### Supplied entries:
━━━

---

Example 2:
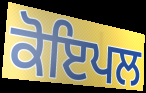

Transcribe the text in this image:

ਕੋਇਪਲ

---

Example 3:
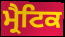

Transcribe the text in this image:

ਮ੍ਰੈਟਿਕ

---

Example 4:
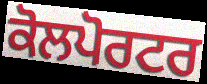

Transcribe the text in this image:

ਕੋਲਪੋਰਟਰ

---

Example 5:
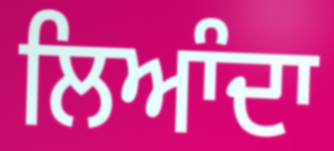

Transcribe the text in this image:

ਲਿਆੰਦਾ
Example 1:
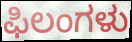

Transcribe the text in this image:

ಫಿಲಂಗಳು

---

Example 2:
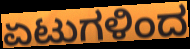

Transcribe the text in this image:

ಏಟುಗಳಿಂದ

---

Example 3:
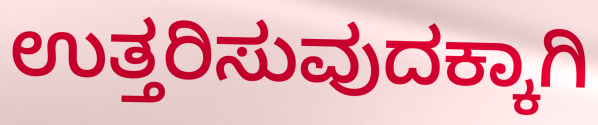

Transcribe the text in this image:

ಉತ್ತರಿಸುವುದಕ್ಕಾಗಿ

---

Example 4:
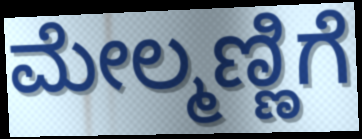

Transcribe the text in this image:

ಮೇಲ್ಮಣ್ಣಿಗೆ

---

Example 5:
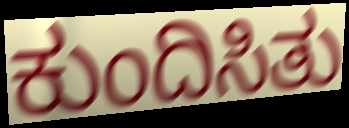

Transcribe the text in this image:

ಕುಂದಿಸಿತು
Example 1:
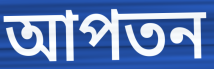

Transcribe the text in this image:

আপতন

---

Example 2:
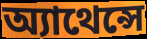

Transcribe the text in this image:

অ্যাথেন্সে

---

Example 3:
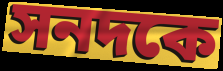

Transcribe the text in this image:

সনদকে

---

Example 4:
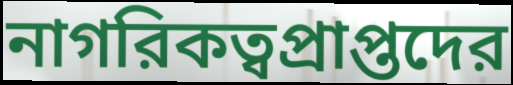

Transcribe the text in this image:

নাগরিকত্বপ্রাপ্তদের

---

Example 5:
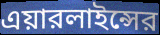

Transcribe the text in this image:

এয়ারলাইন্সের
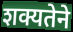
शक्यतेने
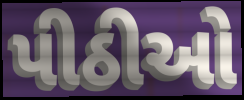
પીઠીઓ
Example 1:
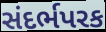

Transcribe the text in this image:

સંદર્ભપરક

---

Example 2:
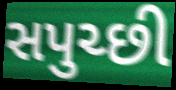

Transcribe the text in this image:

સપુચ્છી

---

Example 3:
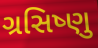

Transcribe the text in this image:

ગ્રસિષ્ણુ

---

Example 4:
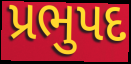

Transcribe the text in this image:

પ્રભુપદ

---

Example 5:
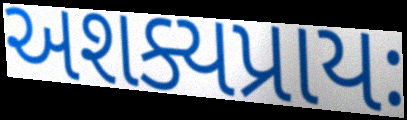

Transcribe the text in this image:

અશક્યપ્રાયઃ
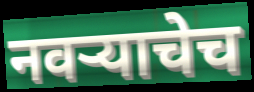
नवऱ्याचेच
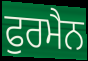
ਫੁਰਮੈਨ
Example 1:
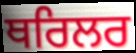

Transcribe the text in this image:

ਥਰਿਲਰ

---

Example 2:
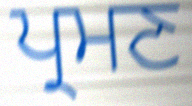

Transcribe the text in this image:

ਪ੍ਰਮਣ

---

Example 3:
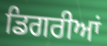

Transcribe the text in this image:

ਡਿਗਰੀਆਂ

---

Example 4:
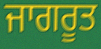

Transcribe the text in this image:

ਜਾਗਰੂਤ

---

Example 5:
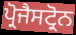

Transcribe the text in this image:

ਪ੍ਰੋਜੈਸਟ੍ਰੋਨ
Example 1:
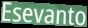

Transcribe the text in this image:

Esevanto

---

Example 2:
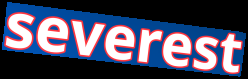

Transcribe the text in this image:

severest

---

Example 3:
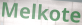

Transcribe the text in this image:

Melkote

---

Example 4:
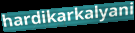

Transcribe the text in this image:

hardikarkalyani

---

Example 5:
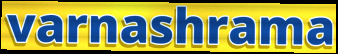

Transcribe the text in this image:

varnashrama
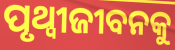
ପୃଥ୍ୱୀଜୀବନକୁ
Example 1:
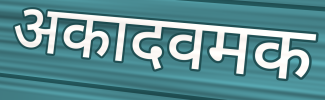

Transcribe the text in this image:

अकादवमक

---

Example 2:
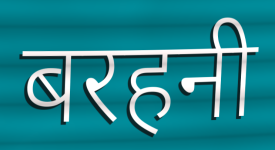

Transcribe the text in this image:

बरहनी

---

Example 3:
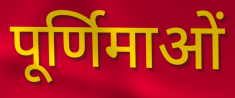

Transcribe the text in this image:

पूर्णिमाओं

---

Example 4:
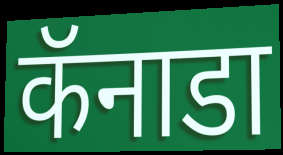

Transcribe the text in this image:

━━━

### Work instruction:
Transcribe the records above exactly, omitting every picture they contain.

### Task solution:
---

Example 2:

Transcribe the text in this image:

ਕੋਇਪਲ

---

Example 3:

Transcribe the text in this image:

ਮ੍ਰੈਟਿਕ

---

Example 4:

Transcribe the text in this image:

ਕੋਲਪੋਰਟਰ

---

Example 5:

Transcribe the text in this image:

ਲਿਆੰਦਾ
Example 1:

Transcribe the text in this image:

ಫಿಲಂಗಳು

---

Example 2:

Transcribe the text in this image:

ಏಟುಗಳಿಂದ

---

Example 3:

Transcribe the text in this image:

ಉತ್ತರಿಸುವುದಕ್ಕಾಗಿ

---

Example 4:

Transcribe the text in this image:

ಮೇಲ್ಮಣ್ಣಿಗೆ

---

Example 5:

Transcribe the text in this image:

ಕುಂದಿಸಿತು
Example 1:

Transcribe the text in this image:

আপতন

---

Example 2:

Transcribe the text in this image:

অ্যাথেন্সে

---

Example 3:

Transcribe the text in this image:

সনদকে

---

Example 4:

Transcribe the text in this image:

নাগরিকত্বপ্রাপ্তদের

---

Example 5:

Transcribe the text in this image:

এয়ারলাইন্সের
शक्यतेने
પીઠીઓ
Example 1:

Transcribe the text in this image:

સંદર્ભપરક

---

Example 2:

Transcribe the text in this image:

સપુચ્છી

---

Example 3:

Transcribe the text in this image:

ગ્રસિષ્ણુ

---

Example 4:

Transcribe the text in this image:

પ્રભુપદ

---

Example 5:

Transcribe the text in this image:

અશક્યપ્રાયઃ
नवऱ्याचेच
ਫੁਰਮੈਨ
Example 1:

Transcribe the text in this image:

ਥਰਿਲਰ

---

Example 2:

Transcribe the text in this image:

ਪ੍ਰਮਣ

---

Example 3:

Transcribe the text in this image:

ਡਿਗਰੀਆਂ

---

Example 4:

Transcribe the text in this image:

ਜਾਗਰੂਤ

---

Example 5:

Transcribe the text in this image:

ਪ੍ਰੋਜੈਸਟ੍ਰੋਨ
Example 1:

Transcribe the text in this image:

Esevanto

---

Example 2:

Transcribe the text in this image:

severest

---

Example 3:

Transcribe the text in this image:

Melkote

---

Example 4:

Transcribe the text in this image:

hardikarkalyani

---

Example 5:

Transcribe the text in this image:

varnashrama
ପୃଥ୍ୱୀଜୀବନକୁ
Example 1:

Transcribe the text in this image:

अकादवमक

---

Example 2:

Transcribe the text in this image:

बरहनी

---

Example 3:

Transcribe the text in this image:

पूर्णिमाओं

---

Example 4:

Transcribe the text in this image:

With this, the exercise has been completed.